Some, including city of Greeley Water & Sewer Department director Jon Monson, are concerned that if the measures make it on to a ballot, there could be enough incentive for the general public to vote for the initiatives.

“It would basically allow fishing or other recreational activity on any water in the state for Colorado residents,” Monson said. “And that could appeal to a lot of people.

“The question is, do people really want to put in place a system we know nothing about, and do away with a system that’s worked for 130 or 140 years?”

Potential support from the general public has those in the agriculture industry particularly concerned. Weld County Commissioner Doug Rademacher, who farms about 1,200 acres in the Platteville area, said that, under the proposed initiatives, farmers and ranchers, who make up less than 2 percent of the population, would be in the minority, facing competing demands from recreational users and the general public.

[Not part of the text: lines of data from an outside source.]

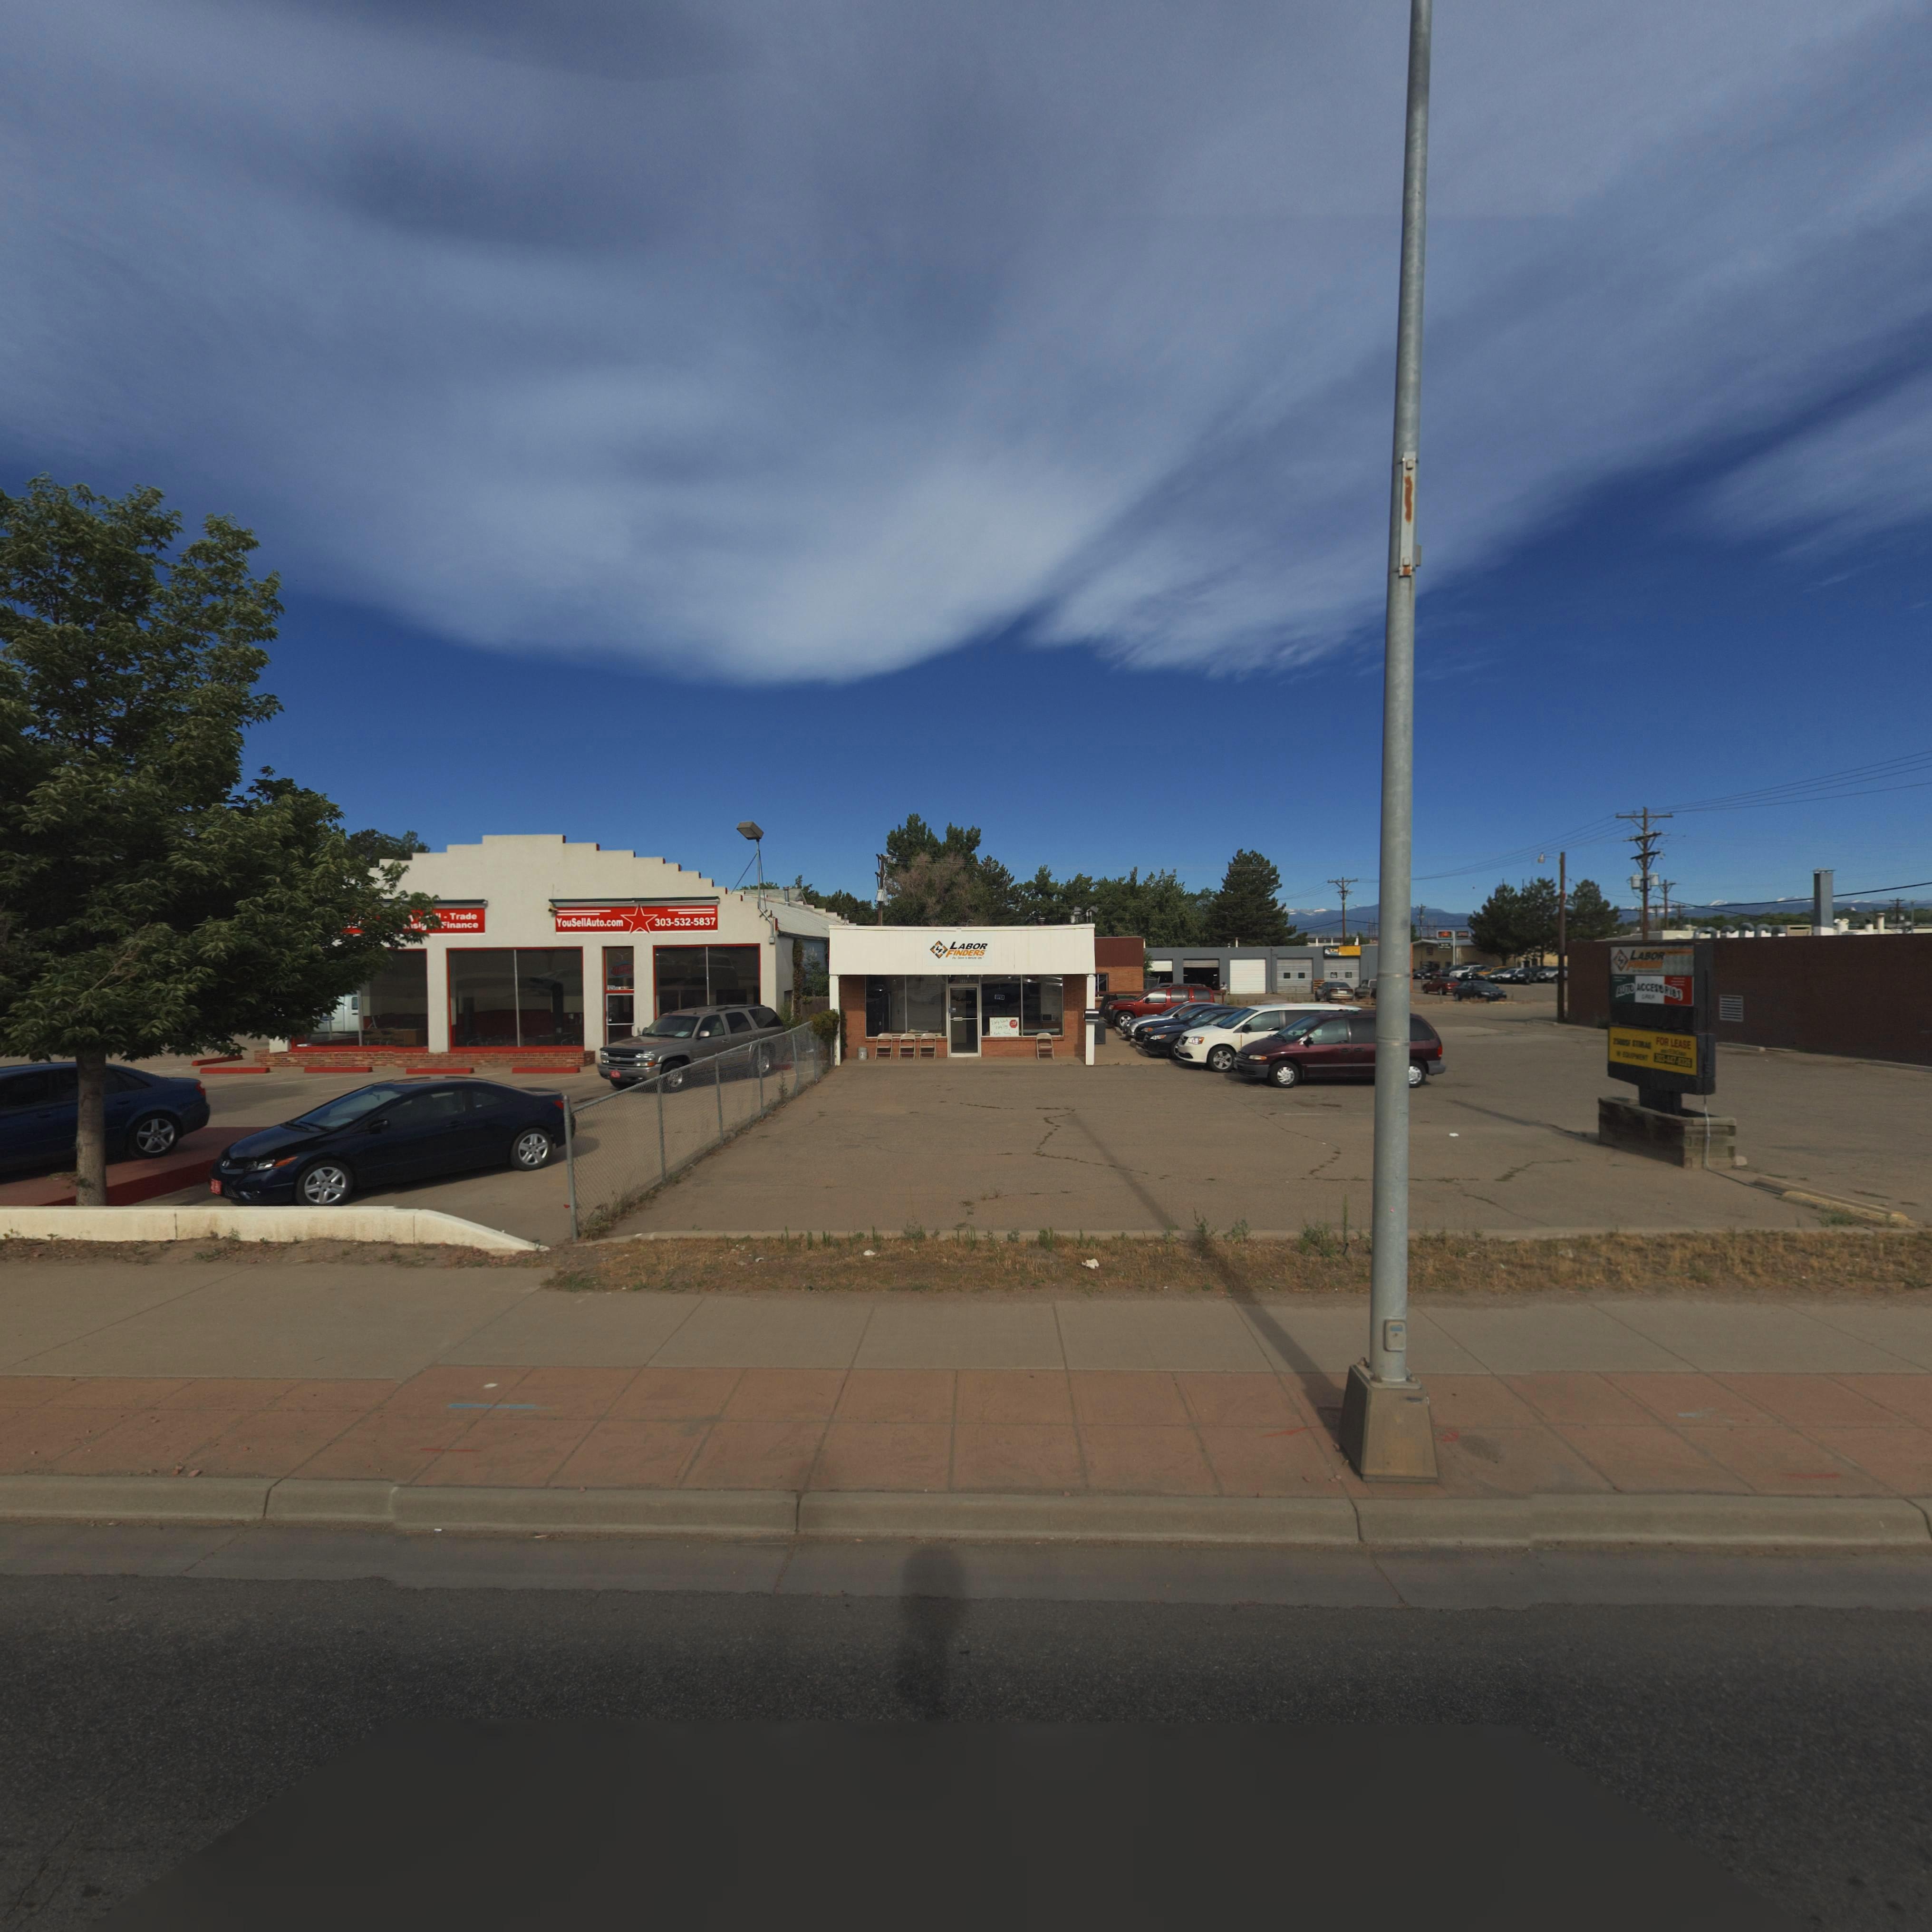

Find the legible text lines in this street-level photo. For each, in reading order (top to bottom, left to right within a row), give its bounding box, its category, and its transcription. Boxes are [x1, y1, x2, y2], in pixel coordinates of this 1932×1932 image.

[949, 941, 988, 949] BusinessName: LABOR
[945, 949, 986, 957] BusinessName: FINDERS
[1630, 949, 1665, 960] BusinessName: LABOR
[960, 979, 966, 983] StreetNumber: 111
[1616, 982, 1681, 1000] BusinessName: AUTO ACCESORIOS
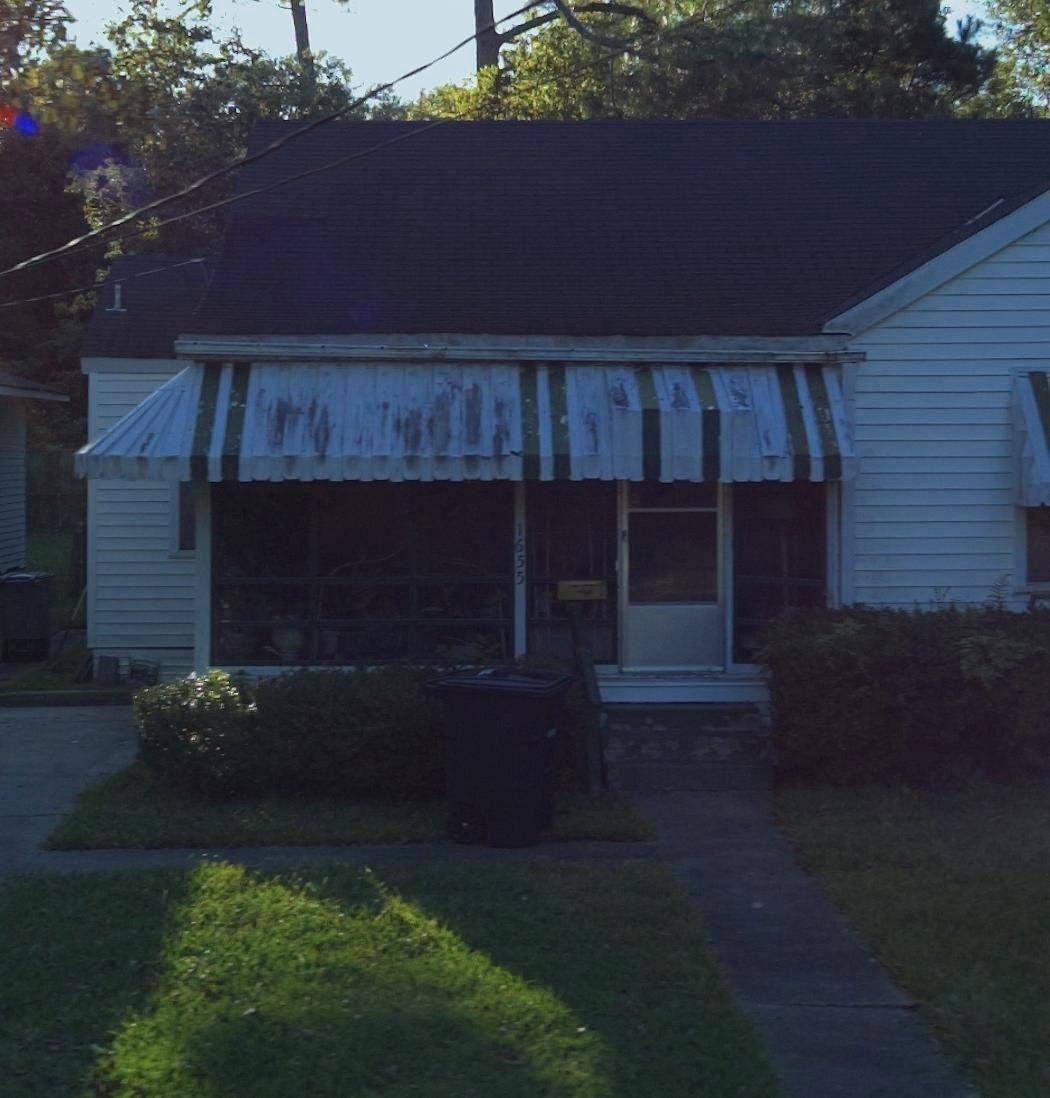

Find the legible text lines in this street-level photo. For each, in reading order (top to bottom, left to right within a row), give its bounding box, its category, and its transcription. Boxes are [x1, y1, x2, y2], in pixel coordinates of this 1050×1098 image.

[513, 520, 527, 587] StreetNumber: 1655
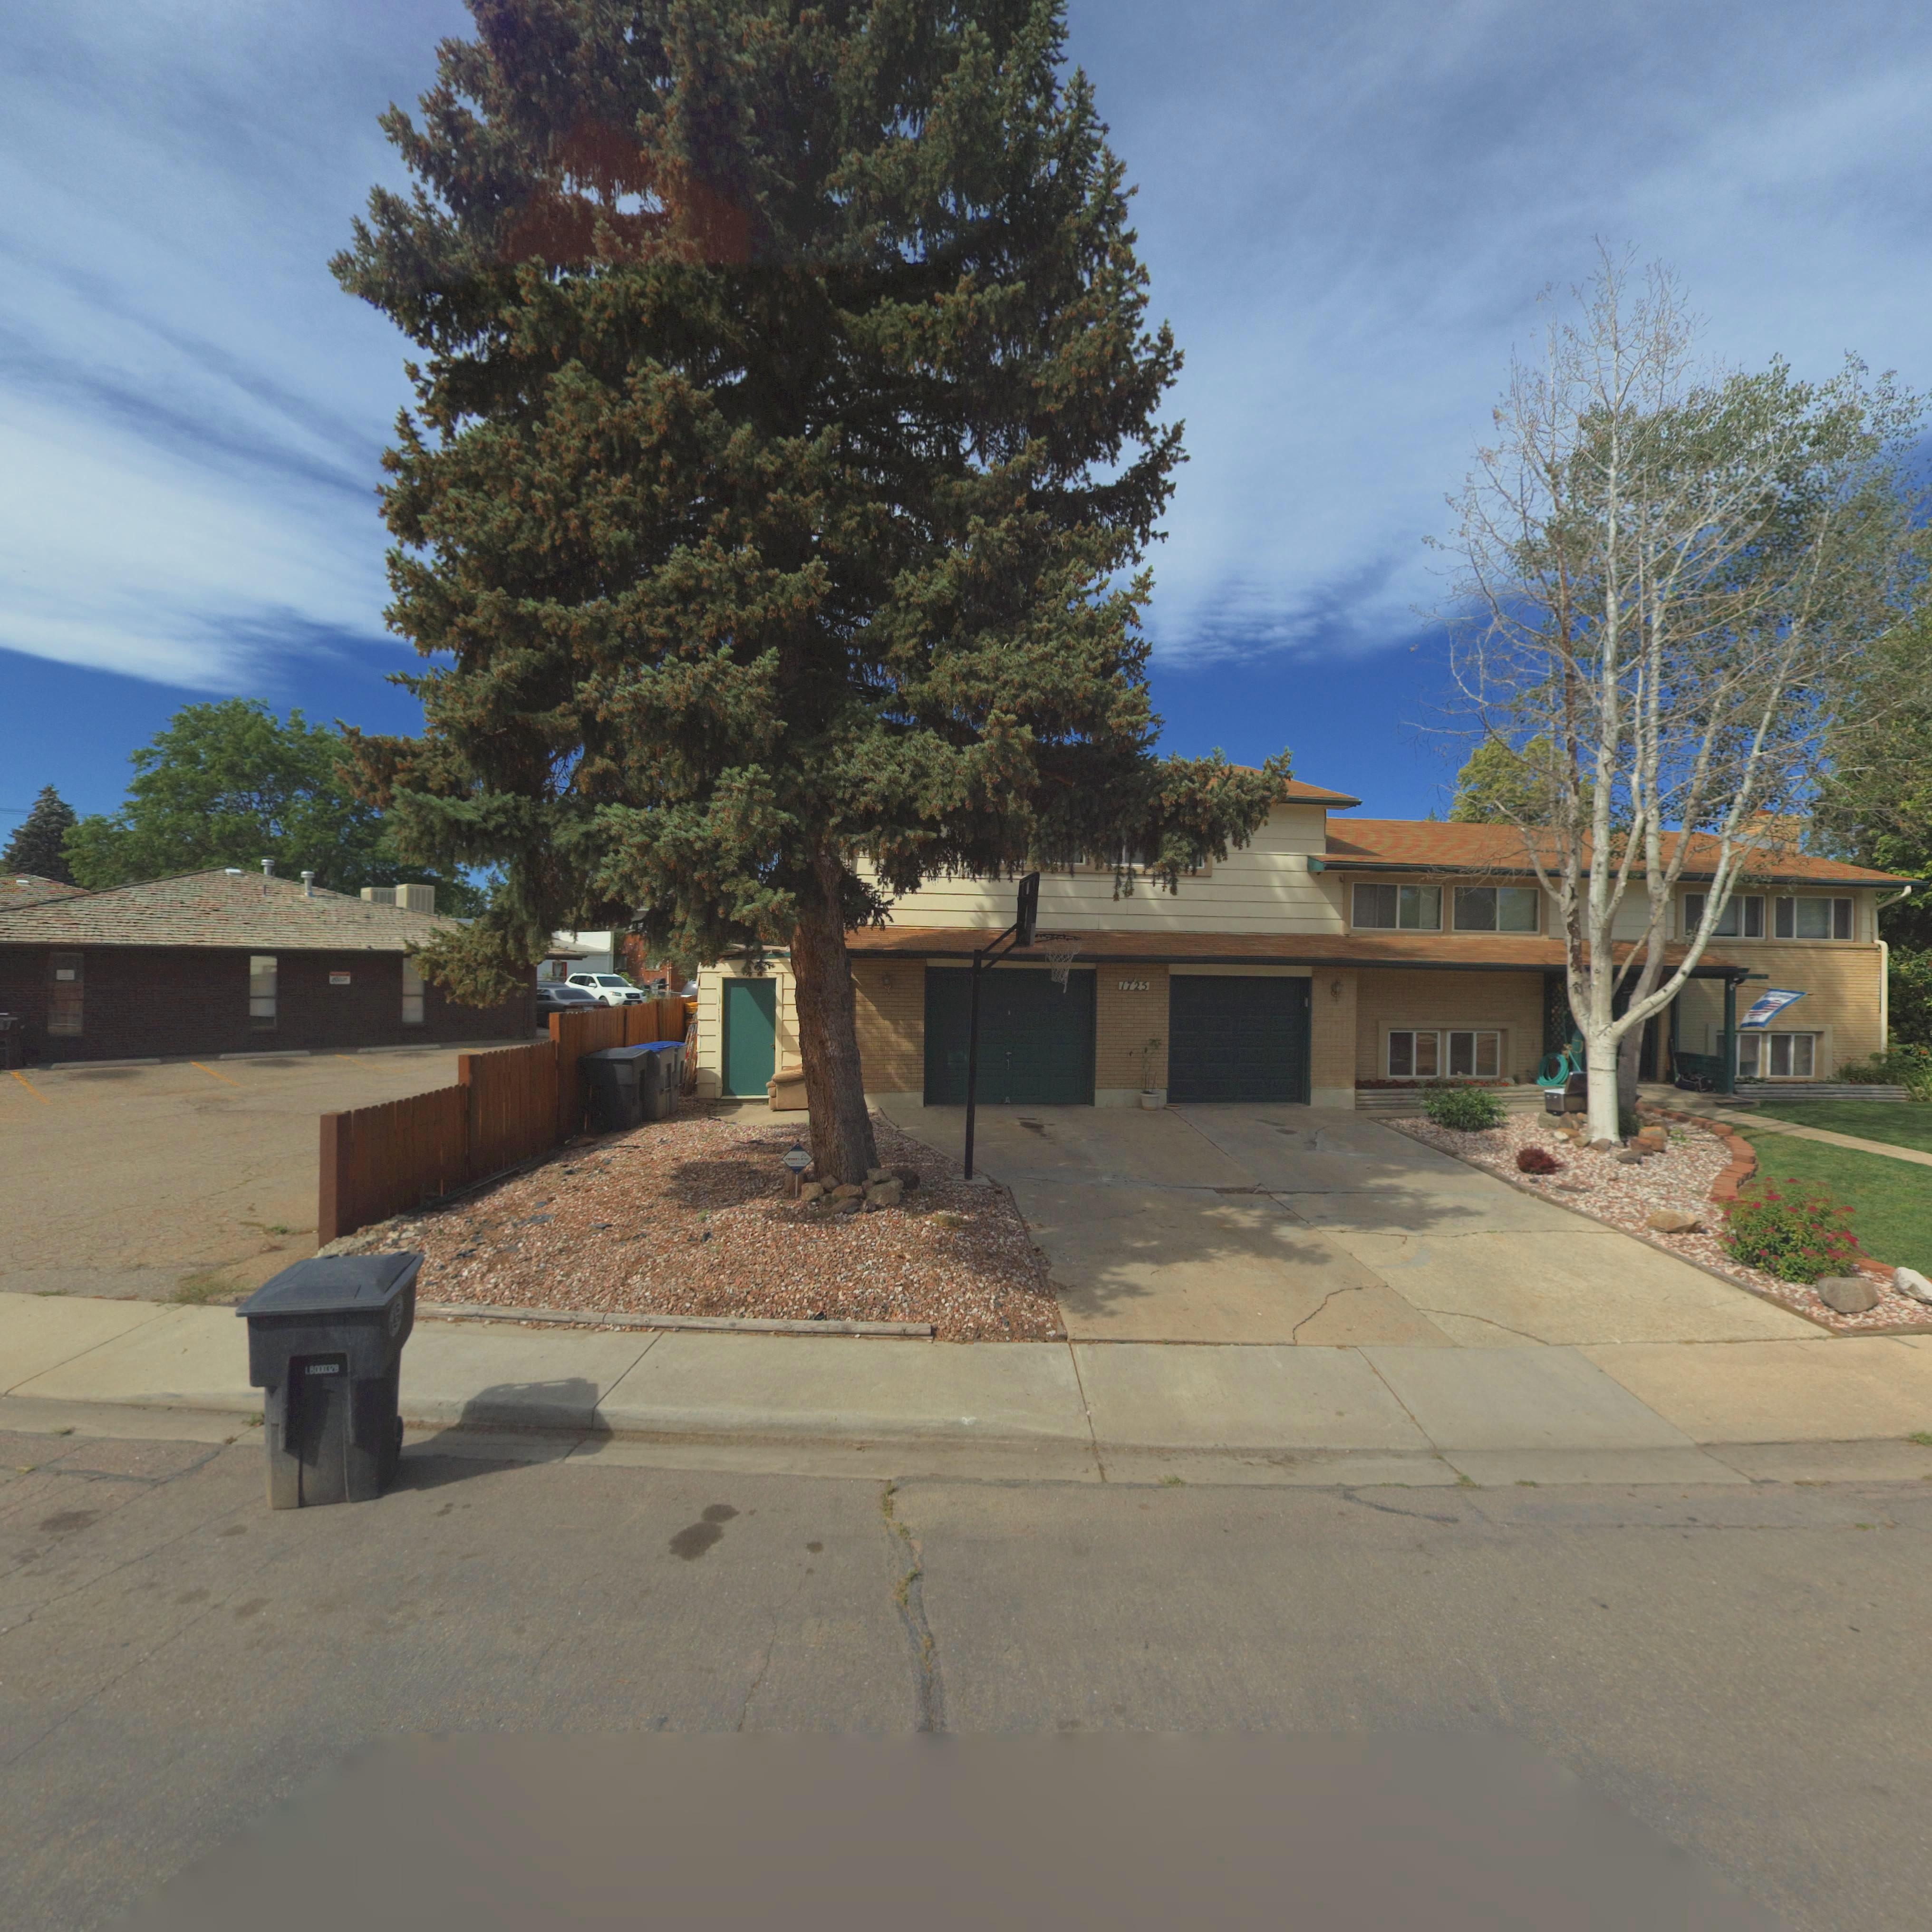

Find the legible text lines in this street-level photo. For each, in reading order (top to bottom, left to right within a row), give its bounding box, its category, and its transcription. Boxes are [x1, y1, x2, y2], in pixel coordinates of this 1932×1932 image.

[1121, 981, 1147, 990] StreetNumber: 1725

“I’m just disgusted the Supreme Court has allowed this to move forward,” Rademacher said. “These initiatives would cause complete chaos. If by some chance they get passed into law in the fall, we’ll be in court the next day trying to get this undone.”

Rademacher and Monson said one proposal in the initiatives – that all water used must be returned back to the river in the condition it was prior to its use – would be an incredibly difficult regulation with which to comply, and extremely expensive.

Jason Bane, communications manager for Western Resource Advocates, said his organization – a regional nonprofit conservation and environmental group – isn’t opposing the initiatives, but said completely changing Colorado water law goes too far.

“We believe there’s good intentions behind these efforts,” he said. “But we’re not sure we need anything that goes to this extent.”